One possible reason for 'missing devices' could be lack of persistent binding. This can cause device paths to change when system is rebooted.
05-18-2012 07:52 AM
I deleted the drive and reconfigure , its shows on master but not on media server.
also the status is down.
05-18-2012 11:02 AM
its shows on master but not on media server.
Have you checked/verified at OS level that all devices can be seen and are usable?
No use doing a reconfig in NBU unless you are sure that devices are OK at OS level. Device entries in /dev/rmt is not a good indiciation as Solaris does not automatically clean up. 'boot -r' will add new entries but not clean out entries that longer exists.
Please do the following on Media Server:
Run 'devfsadm -Cv' to scan, cleanup, add device entries in /dev/rmt.
Check contents of /dev/rmt with 'ls -l *cbn'.
Do you see correct amount of tape drives?

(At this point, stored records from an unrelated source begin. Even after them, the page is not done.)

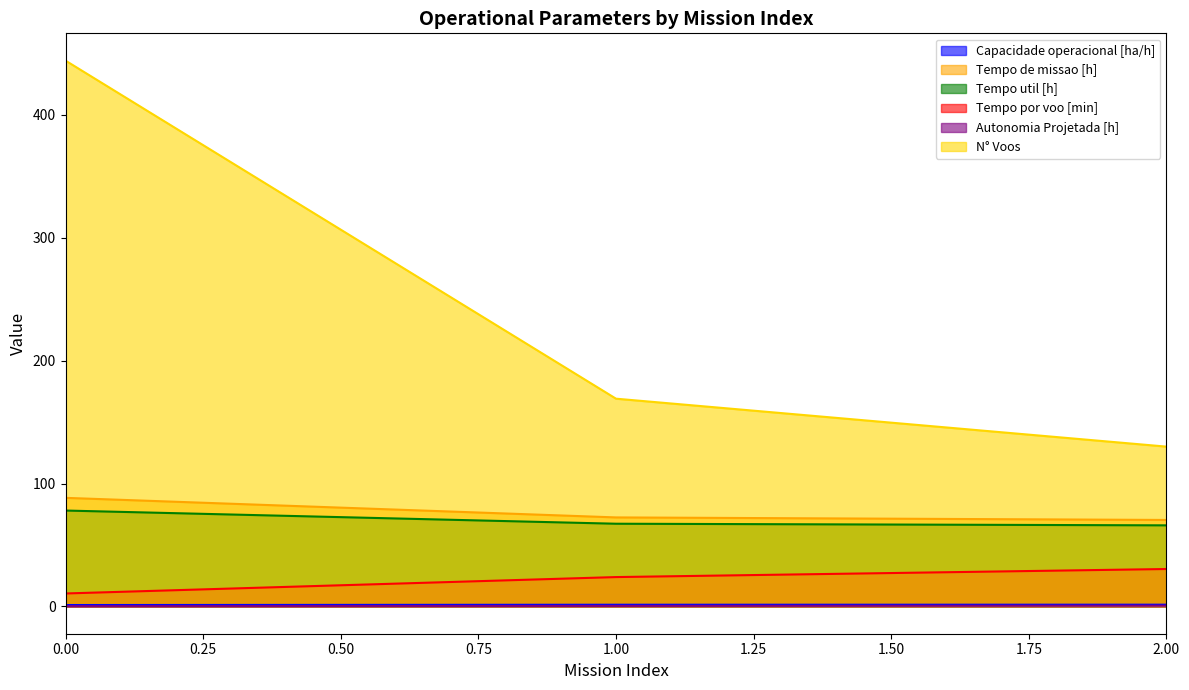

What is the sum of all Tempo de missao [h] values?

231.1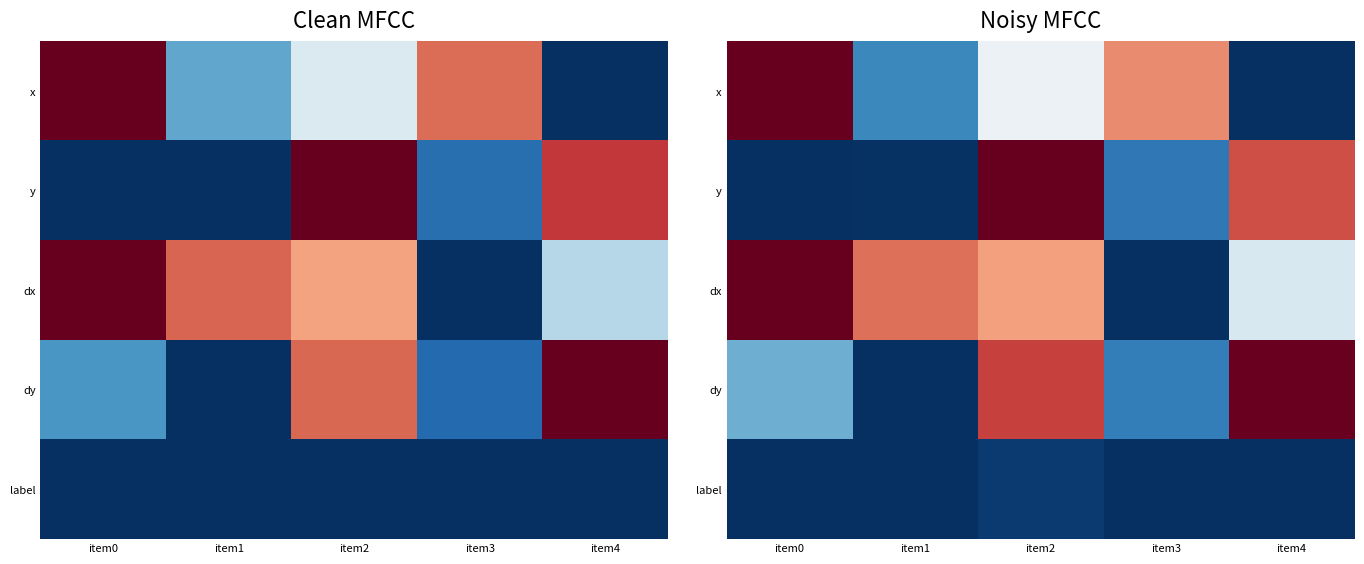

Is the value of x at item2 greater than the value of dx at item3?

Yes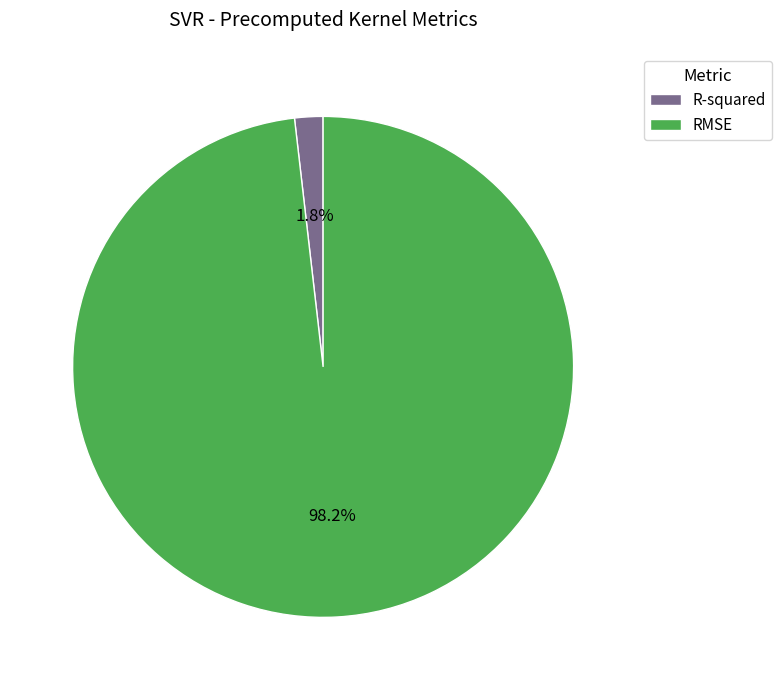

How many slices are in this pie chart?

2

If not, you need to investigate. Nothing will work at NBU level.
If you do, run /usr/openv/volmgr/bin/sgscan. Verify that all drives can be seen by NBU as 'usable'.
If not, please post output of /dev/rmt listing. We will assist with rebuild of sg driver.
Only if sgscan produces correct output, run device config wizard on media server.